The 10-meter resonator rod current phase is about 10 degrees closer to being directly out of phase with the feedpoint current (at 0 degrees phase angle) than we found for the 20-15-meter combination. As well, it varies over a small range, as does the reactance at 10 meters. As a result, we can fairly easily (assuming mastery of capacitor adjustment) arrive at an SWR curve that covers nearly the entire first MHz of 10 meters. Fig. 5 shows the SWR curves between 27.5 and 29.5 MHz to confirm this fact.
The 104" rod produces perhaps the broadest SWR curve, but only by a narrow margin. Obtaining satisfactory 10-meter operation should be fairly straightforward, since the linear resonator may have a variety of lengths and still function effectively. Only the very low value of required tuning capacitance might hinder implementation of the scheme.
Resonator-Rod-to-Element Spacing
Let's select the 104" resonator rod as a prime candidate. As well, we shall retain the 385" long, 0.875" diameter main element, along with the 0.25" diameter resonator rod. With these constant, we may vary the spacing between the rod and the main element in appropriate increments to see what happens to the performance and to the required capacitance for our desired SWR bandwidth. Since 10-meter is a higher frequency than 15 meters, we shall vary the spacing in 1" increments. Table 2 shows the results of these modeling experiments.
Once more, the 20-meter impedance varies over a very small range as we change the rod spacing. At 10 meters, we obtain a wider impedance range and a wider range of required capacitance values. Likewise, the 10-meter resonator current phase also varies over a wider range.
Fig. 6 shows the SWR curves for the center (6") spacing and for the extremes within the set (4" and 8"). Very close spacing limits the SWR bandwidth due to the lower resistive impedance (about 35 Ohms). However, as spacing increases, the rate of 10-meter impedance change slows considerably. Although the 6" spacing shows a marginal improvement over 8", both values are very close to the best that we may obtain.
Once we set up a linear resonator within the proper "ball park," final adjustments--except for the finicky capacitor--are likely to be very easy. The chief initial problem is likely to be estimating what rod length and spacing to use. Although these modeling results are subject to the slightly non-ideal AGT values produced by the NEC-4 models, they may serve to reduce the initial fumbling and frustration in developing a dual-band 20-10-meter linear-resonator dipole--at least of the tubular variety.
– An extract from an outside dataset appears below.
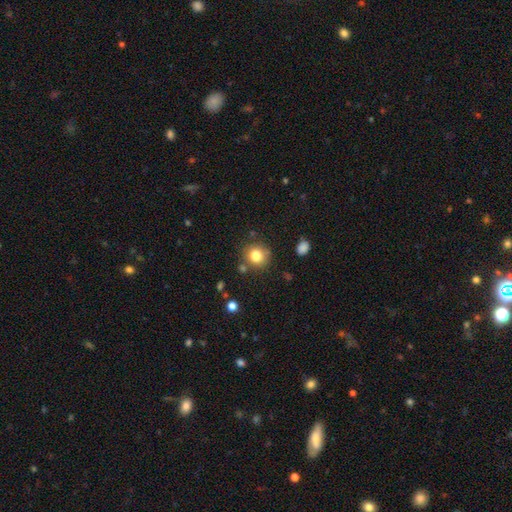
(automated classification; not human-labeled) smooth 81%, star or artifact 11%, featured or disk 8%. Down the decision tree: how rounded — round (87%); merging — none (80%).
A 15-10-Meter Dual-Band Linear-Resonator Dipole
One apparently popular belief about linear resonator dipoles is that we may obtain satisfactory operation only if the frequency ratio between the higher and the lower band is greater than 1.4:1. We may put this idea to a simple test by trying to create a linear-resonator dipole for 15 and 10 meters. Here the frequency ratio is only about 1.3:1. Since the lower frequency is a bit higher than in previous combinations, I have reduced the main element diameter to 0.75". At 21.225, a self-resonant dipole with a 0.75" diameter is about 265". For our trials, we shall have to use a slightly short main element: 262". This main-element length reduction is far less than we needed when working with the 20-15-meter combination. The earlier main element shrank by about 3.5%, while the present reduction is just over 1.1%.
Resonator Rod Length
Since I have fixed the main element, you may assume that the experimental models were successful in obtaining resonance on both 15 and 10 meters (21.225 and 28.5 MHz). The initial resonator rod for tuning to 10 meters used the same 0.25" diameter material and the same 6" spacing that we have used throughout these trials. The next question then is what length must we use for the resonator--and what value of tuning capacitor? Table 3 shows a range of rod lengths between 42" and 50" and associated capacitor values.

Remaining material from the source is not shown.